**Your assignment:** Copy out the entries below exactly as they stand, but only from the line containing "photomicrograph of human" through the line containing "is a photomicrograph".

Material to process START

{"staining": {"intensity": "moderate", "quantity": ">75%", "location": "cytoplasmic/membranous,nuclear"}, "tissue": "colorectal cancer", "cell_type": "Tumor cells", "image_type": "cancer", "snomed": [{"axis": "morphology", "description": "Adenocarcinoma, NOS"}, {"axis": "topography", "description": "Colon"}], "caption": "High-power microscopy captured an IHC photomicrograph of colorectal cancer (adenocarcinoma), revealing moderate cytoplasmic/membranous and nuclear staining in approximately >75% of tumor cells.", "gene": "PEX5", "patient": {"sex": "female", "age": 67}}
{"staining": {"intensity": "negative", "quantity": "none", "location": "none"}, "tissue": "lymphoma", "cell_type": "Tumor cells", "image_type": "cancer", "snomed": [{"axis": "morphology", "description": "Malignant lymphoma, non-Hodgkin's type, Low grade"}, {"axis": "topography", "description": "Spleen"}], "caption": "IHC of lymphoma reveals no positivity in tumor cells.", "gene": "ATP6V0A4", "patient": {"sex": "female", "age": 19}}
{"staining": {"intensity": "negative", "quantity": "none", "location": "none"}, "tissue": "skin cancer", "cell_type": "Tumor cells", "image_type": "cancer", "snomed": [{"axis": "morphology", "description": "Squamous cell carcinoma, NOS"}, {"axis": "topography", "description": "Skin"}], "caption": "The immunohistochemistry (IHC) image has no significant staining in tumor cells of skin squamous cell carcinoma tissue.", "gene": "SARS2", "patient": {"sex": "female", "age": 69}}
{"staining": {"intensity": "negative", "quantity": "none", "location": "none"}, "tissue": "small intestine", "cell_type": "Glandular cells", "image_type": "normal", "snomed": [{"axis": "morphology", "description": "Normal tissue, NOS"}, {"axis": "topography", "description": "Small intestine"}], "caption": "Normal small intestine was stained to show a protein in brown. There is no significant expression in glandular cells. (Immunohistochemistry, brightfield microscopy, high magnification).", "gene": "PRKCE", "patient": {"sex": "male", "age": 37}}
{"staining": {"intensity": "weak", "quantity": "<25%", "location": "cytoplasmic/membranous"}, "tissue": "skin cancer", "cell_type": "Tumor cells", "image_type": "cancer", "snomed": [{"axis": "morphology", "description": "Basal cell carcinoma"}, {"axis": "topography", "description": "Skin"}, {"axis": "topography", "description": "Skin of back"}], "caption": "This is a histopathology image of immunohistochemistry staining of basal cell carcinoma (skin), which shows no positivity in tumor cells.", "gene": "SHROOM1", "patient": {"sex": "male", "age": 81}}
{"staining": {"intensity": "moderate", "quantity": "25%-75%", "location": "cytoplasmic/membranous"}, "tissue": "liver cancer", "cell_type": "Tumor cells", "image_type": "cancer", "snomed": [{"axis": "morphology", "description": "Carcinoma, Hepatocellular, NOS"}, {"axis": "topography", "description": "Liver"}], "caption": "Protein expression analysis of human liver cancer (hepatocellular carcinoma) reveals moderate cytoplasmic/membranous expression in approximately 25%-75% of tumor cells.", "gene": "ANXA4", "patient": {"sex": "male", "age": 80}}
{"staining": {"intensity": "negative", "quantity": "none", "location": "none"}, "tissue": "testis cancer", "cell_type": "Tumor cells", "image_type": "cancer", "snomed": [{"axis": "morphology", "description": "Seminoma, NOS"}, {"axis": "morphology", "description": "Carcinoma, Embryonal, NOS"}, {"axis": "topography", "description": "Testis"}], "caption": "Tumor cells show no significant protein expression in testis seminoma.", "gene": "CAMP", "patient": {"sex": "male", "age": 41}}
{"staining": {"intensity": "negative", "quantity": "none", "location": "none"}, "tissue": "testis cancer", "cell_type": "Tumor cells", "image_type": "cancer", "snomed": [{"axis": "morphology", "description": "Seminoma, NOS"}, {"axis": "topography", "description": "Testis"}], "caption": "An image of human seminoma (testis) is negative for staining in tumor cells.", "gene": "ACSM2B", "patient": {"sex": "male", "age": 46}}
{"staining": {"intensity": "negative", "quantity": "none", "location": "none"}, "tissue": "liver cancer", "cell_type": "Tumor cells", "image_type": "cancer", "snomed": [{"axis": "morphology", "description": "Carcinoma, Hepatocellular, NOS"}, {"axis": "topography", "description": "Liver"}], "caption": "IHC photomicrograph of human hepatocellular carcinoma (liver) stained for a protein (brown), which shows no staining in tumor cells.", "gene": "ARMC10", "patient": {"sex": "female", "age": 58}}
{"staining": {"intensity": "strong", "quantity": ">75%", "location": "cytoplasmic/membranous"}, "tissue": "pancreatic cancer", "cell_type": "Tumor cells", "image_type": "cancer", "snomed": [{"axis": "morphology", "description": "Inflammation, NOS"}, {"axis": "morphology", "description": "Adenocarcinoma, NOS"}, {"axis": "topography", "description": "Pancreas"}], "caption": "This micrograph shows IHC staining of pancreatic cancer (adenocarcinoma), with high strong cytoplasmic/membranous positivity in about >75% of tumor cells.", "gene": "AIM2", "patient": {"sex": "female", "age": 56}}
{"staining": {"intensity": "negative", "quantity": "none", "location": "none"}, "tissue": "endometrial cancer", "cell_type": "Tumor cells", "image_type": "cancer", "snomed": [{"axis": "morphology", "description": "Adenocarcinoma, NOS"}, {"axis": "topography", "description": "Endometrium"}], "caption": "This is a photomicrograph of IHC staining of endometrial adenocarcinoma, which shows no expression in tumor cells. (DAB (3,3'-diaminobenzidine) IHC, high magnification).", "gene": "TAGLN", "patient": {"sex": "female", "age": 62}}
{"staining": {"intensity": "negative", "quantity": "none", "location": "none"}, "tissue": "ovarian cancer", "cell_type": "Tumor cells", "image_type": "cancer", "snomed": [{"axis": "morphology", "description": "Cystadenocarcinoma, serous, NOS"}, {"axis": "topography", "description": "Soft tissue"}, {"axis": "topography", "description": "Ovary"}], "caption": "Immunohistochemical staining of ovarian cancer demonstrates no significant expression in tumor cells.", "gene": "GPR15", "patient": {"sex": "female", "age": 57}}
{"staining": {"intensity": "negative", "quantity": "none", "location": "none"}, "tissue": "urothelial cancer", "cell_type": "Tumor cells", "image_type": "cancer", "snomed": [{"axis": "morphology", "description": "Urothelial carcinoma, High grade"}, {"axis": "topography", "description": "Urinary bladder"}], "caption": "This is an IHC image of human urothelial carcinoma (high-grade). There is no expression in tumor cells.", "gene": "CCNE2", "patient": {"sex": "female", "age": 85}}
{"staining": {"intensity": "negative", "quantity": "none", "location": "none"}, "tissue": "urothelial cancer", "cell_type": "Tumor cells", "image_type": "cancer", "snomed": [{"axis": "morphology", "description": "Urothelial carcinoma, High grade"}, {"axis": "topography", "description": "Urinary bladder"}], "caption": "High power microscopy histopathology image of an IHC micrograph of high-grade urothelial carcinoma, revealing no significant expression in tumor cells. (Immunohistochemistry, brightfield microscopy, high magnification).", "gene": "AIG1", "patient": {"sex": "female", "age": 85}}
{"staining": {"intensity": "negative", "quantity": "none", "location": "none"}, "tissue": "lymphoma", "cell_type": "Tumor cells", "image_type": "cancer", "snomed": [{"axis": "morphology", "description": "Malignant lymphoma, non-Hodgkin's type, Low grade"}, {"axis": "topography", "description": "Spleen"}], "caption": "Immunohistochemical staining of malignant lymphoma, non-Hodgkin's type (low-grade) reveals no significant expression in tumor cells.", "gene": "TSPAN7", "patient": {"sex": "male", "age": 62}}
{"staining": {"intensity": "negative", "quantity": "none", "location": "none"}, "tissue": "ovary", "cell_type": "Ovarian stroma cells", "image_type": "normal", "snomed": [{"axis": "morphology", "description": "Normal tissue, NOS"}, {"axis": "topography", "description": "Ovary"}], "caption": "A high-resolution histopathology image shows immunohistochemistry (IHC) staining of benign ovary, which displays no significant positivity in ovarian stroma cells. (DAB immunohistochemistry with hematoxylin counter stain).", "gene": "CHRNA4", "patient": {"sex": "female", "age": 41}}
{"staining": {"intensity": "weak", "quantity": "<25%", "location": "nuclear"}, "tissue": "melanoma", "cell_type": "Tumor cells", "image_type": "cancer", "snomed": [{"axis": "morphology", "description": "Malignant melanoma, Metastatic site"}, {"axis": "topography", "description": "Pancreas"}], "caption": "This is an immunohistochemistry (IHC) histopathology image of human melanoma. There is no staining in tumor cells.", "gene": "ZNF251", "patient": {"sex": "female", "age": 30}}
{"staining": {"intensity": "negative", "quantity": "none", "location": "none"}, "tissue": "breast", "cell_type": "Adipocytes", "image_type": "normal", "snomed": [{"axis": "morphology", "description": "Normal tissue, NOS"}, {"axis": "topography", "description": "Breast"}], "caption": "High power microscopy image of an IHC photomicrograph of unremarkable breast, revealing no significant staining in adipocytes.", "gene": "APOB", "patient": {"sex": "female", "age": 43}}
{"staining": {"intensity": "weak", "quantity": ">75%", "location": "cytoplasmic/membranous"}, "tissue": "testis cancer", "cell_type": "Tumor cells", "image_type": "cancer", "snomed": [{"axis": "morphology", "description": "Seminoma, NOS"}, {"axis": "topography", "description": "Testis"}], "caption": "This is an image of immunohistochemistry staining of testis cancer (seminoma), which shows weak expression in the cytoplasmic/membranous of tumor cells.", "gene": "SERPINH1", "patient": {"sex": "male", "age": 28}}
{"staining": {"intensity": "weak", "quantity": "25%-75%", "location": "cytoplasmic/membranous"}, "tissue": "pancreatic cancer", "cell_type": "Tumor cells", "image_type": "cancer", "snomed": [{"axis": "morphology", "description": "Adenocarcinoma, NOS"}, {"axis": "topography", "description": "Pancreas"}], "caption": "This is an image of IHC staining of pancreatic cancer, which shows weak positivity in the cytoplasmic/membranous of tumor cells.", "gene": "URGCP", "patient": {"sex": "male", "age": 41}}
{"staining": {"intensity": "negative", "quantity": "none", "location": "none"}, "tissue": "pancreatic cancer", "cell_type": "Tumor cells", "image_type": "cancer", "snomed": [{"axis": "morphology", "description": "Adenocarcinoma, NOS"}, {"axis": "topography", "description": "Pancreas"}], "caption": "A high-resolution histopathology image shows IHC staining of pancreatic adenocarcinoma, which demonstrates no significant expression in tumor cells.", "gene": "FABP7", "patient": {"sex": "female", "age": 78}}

Material to process END

**Answer to the exercise:**
{"staining": {"intensity": "negative", "quantity": "none", "location": "none"}, "tissue": "liver cancer", "cell_type": "Tumor cells", "image_type": "cancer", "snomed": [{"axis": "morphology", "description": "Carcinoma, Hepatocellular, NOS"}, {"axis": "topography", "description": "Liver"}], "caption": "IHC photomicrograph of human hepatocellular carcinoma (liver) stained for a protein (brown), which shows no staining in tumor cells.", "gene": "ARMC10", "patient": {"sex": "female", "age": 58}}
{"staining": {"intensity": "strong", "quantity": ">75%", "location": "cytoplasmic/membranous"}, "tissue": "pancreatic cancer", "cell_type": "Tumor cells", "image_type": "cancer", "snomed": [{"axis": "morphology", "description": "Inflammation, NOS"}, {"axis": "morphology", "description": "Adenocarcinoma, NOS"}, {"axis": "topography", "description": "Pancreas"}], "caption": "This micrograph shows IHC staining of pancreatic cancer (adenocarcinoma), with high strong cytoplasmic/membranous positivity in about >75% of tumor cells.", "gene": "AIM2", "patient": {"sex": "female", "age": 56}}
{"staining": {"intensity": "negative", "quantity": "none", "location": "none"}, "tissue": "endometrial cancer", "cell_type": "Tumor cells", "image_type": "cancer", "snomed": [{"axis": "morphology", "description": "Adenocarcinoma, NOS"}, {"axis": "topography", "description": "Endometrium"}], "caption": "This is a photomicrograph of IHC staining of endometrial adenocarcinoma, which shows no expression in tumor cells. (DAB (3,3'-diaminobenzidine) IHC, high magnification).", "gene": "TAGLN", "patient": {"sex": "female", "age": 62}}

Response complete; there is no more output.